Bicyclams, in which the cyclam (1,4,8,11-tetraazacyclotetradecane) moieties are tethered via an aliphatic bridge (i.e., propylene, as in JM2763) are potent and selective inhibitors of human immunodeficiency virus type 1 (HIV-1) and type 2 (HIV-2) (E. De Clercq, N. Yamamoto, R. Pauwels, M. Baba, D. Schols, H. Nakashima, J. Balzarini, Z. Debyser, B. A. Murrer, D. Schwartz, D. Thornton, G. Bridger, S. Fricker, G. Henson, M. Abrams, and D. Picker, Proc. Natl. Acad. Sci. USA 89:5286-5290, 1992). We have now found that the bicyclam JM3100, in which the cyclam moieties are tethered by an aromatic bridge [i.e., phenylenebis(methylene)], inhibits the replication of various HIV-1 and HIV-2 strains in various cell lines at a 50% effective concentration (EC50) of 1 to 10 ng/ml, which is about 100-fold lower than the concentration required for JM2763 to inhibit HIV replication and at least 100,000-fold lower than the cytotoxic concentration (> 500 micrograms/ml).

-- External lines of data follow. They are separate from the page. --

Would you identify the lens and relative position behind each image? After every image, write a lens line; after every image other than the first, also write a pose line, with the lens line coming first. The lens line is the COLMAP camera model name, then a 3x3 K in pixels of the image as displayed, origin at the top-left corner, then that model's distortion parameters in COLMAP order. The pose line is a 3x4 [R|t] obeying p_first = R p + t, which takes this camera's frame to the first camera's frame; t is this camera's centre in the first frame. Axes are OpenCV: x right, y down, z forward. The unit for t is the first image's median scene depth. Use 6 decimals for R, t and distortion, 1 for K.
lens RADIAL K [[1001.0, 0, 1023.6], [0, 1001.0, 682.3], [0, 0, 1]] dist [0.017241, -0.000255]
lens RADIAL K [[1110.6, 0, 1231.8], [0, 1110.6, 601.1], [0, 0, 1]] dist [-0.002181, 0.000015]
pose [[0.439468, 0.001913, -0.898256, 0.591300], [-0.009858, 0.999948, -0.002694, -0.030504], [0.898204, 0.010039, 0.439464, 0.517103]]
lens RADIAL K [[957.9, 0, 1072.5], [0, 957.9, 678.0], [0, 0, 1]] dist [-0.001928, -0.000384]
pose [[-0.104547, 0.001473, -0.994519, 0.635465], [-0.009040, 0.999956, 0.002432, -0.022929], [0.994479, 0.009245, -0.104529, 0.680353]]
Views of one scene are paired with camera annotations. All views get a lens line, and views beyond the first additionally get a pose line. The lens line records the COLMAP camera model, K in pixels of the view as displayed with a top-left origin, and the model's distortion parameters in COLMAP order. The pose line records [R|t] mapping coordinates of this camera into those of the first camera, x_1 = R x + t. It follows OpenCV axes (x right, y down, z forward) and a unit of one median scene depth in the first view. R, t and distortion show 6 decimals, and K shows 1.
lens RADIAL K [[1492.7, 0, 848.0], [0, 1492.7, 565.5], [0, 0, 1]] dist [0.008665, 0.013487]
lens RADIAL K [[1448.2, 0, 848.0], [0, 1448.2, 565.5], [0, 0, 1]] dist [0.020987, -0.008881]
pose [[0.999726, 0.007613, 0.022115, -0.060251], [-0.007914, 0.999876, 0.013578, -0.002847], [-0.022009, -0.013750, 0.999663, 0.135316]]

In primary T4 lymphocytes or primary monocytes, JM3100 proved inhibitory to HIV-1(IIIB) and several clinical HIV-1 isolates at an EC50 of less than 1 ng/ml. On the basis of time-of-addition experiments, JM3100 appeared to interact with a viral uncoating event, and this was further corroborated by an uncoating assay in which RNase sensitivity of [5-3H]uridine-labeled virions was monitored. In addition, but possibly mechanistically related, JM3100 blocks formation of infectious particles. JM3100 was also found to interfere directly with virus-induced syncytium formation, albeit at a higher concentration (1 to 2 microgram/ml) than that required for inhibition of viral replication. Following subcutaneous injection of 10 mg of JM3100 per kg of body weight to rabbits, anti-HIV activity was detected in serum corresponding to serum drug levels exceeding for at least 6 h by >100-fold the EC(50) required to inhibit HIV replication in vitro. When combined with either 3'-azido-2',3' -dideoxythymidine or 2',3' -dideoxyinosine, JM3100 achieved a additive inhibition of HIV replication, and when repeatedly subcultivated in the presence of JM3100, the virus remained sensitive to the compound for at least 30 passages (120 days) in cell culture.
双环胺类化合物中,环胺(1,4,8,11-四氮杂环十四烷)部分通过脂肪族桥连(如在JM2763中为亚丙基)相连,是1型人类免疫缺陷病毒(HIV-1)和2型人类免疫缺陷病毒(HIV-2)的强效和选择性抑制剂(E. 德克勒克、N. 山本、R. 保韦尔斯、M. 巴巴、D. 斯科尔斯、H. 中岛、J. 巴尔扎里尼、Z. 德贝塞尔、B. A. 默勒、D. 施瓦茨、D. 桑顿、G. 布里杰、S. 弗里克、G. 亨森、M. 艾布拉姆斯和D. 皮克,《美国国家科学院院刊》89:5286 - 5290,1992年)。我们现已发现,双环胺JM3100中,环胺部分通过芳香族桥连[即亚苯基双(亚甲基)]相连,在各种细胞系中对多种HIV-1和HIV-2毒株的复制具有抑制作用,其50%有效浓度(EC50)为1至10纳克/毫升,这比JM2763抑制HIV复制所需浓度低约100倍,比细胞毒性浓度(>500微克/毫升)至少低100,000倍。在原代T4淋巴细胞或原代单核细胞中,JM3100对HIV-1(IIIB)和几种临床HIV-1分离株的EC50小于1纳克/毫升,具有抑制作用。基于添加时间实验,JM3100似乎与病毒脱壳事件相互作用,这在一项脱壳试验中得到进一步证实,该试验监测了[5-3H]尿苷标记病毒粒子的核糖核酸酶敏感性。此外,可能在机制上相关的是,JM3100可阻断感染性颗粒的形成。还发现JM3100直接干扰病毒诱导的合胞体形成,尽管其浓度(1至2微克/毫升)高于抑制病毒复制所需浓度。给兔子皮下注射每千克体重10毫克JM3100后,在血清中检测到抗HIV活性,对应血清药物水平在至少6小时内超过体外抑制HIV复制所需EC(50)的100倍以上。当与3'-叠氮-2',3'-双脱氧胸苷或2',3'-双脱氧肌苷联合使用时,JM3100对HIV复制实现了相加抑制作用,并且当在JM3100存在下反复传代培养时,病毒在细胞培养中对该化合物至少30代(120天)保持敏感。